Growing numbers of pension savers have been withdrawing cash from their pots, in a sign that over-55s are turning to their retirement funds for a short-term cash boost during the coronavirus pandemic.
Under the pension freedoms, over-55s with defined contribution pensions can take money out of their pots, subject to tax rules.
HM Revenue and Customs (HMRC) figures show 347,000 people withdrew from their pensions throughout July, August and September 2020.
That was a 6% increase compared with the same period of last year.
It was also a 2% rise compared to the previous three months – which HMRC said is contrary to normal seasonal patterns.
HMRC’s report said: “The number of individuals making withdrawals typically peaks in April, May and June, the beginning of the tax year, before dropping in July, August and September.

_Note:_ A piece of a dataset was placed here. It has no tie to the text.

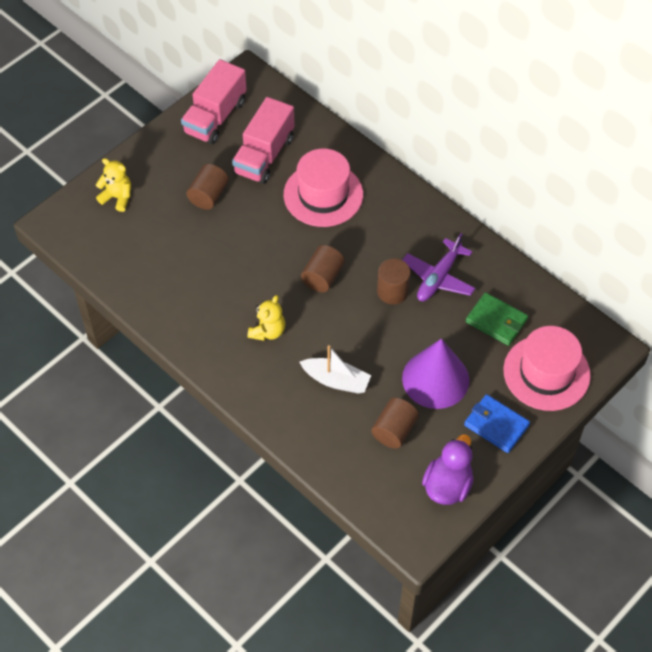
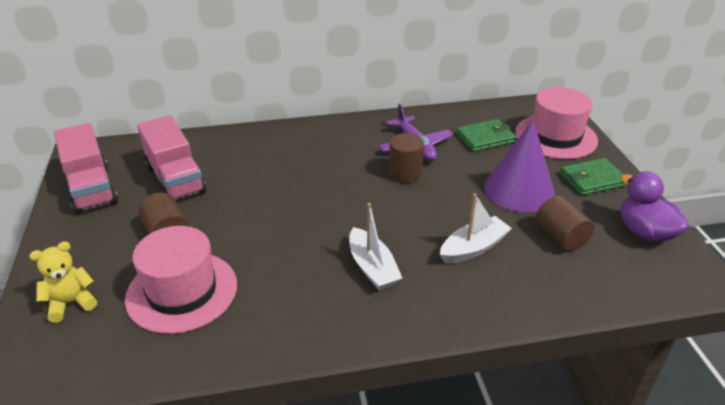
camera: 55 degrees left, 20 degrees down
(268, 331) = (372, 268): yellow teddy bear -> white boat
(322, 277) = (347, 204): brown cylinder -> none
(323, 194) = (261, 166): pink hat -> pink hat (182, 291)
(496, 425) = (592, 179): blue wallet -> green wallet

“However this year, withdrawals have increased in July, August and September. This change in behaviour may be attributable to the impact of the Covid-19 pandemic.”
The average amount withdrawn per person in July-September was £6,700, falling by 7% from £7,200 during the same months in 2019.

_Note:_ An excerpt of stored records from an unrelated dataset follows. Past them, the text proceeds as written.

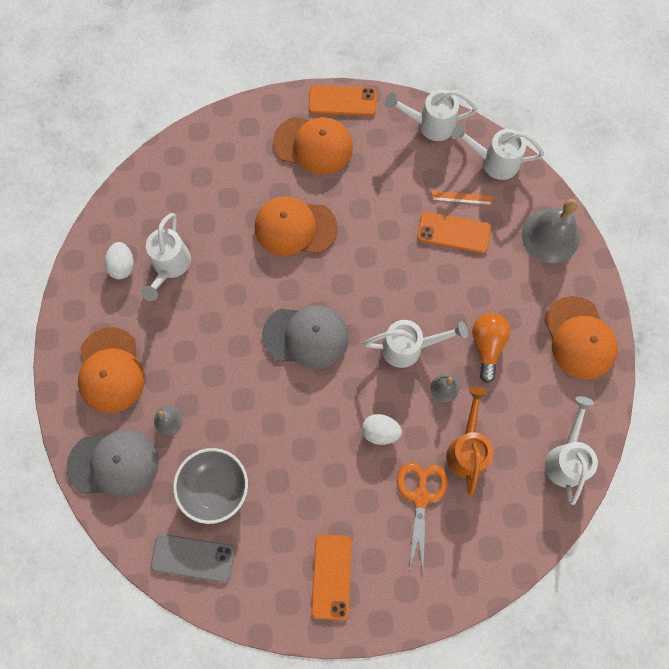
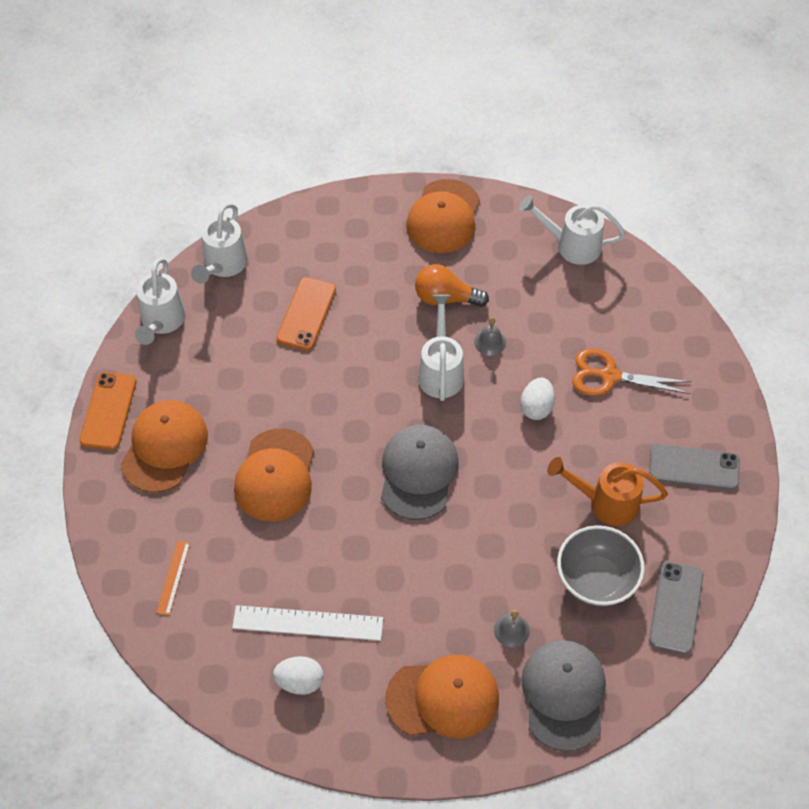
camera: 85 degrees left, 15 degrees down
(170, 266) = (308, 623): white watering can -> white ruler
(331, 576) = (694, 467): orange phone -> grey phone
(461, 198) = (264, 301): orange ruler -> orange ruler (173, 577)
(467, 449) = (559, 329): orange watering can -> orange watering can (606, 502)
(550, 236) = (323, 226): grey bell -> none
(579, 338) = (443, 217): orange cap -> orange cap turned 120 degrees clockwise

The total value of flexible withdrawals from pensions since pension flexibility changes in 2015 has exceeded £37 billion.
Steven Cameron, pensions director at Aegon, said the downward trend in the average amounts being withdrawn “is even more welcome than usual when stock markets have been particularly volatile”.
He continued: “There have been concerns that over-55s facing financial difficulties during Covid-19 would look to their pensions to provide a short-term boost and deplete their pension pot when fund values remain depressed. This will remain concerning as we move through a second wave, with employment prospects particularly concerning.
“Alongside Covid-19 there are other headwinds in the path of a stock market recovery, with ongoing uncertainty over Brexit negotiations.
“Those concerned over withdrawing from their pension in a volatile market should seek professional financial advice. Pensions are designed to provide an income throughout retirement and reducing the amount of income withdrawn during a period of downturn could be important for the longevity of the pension pot.”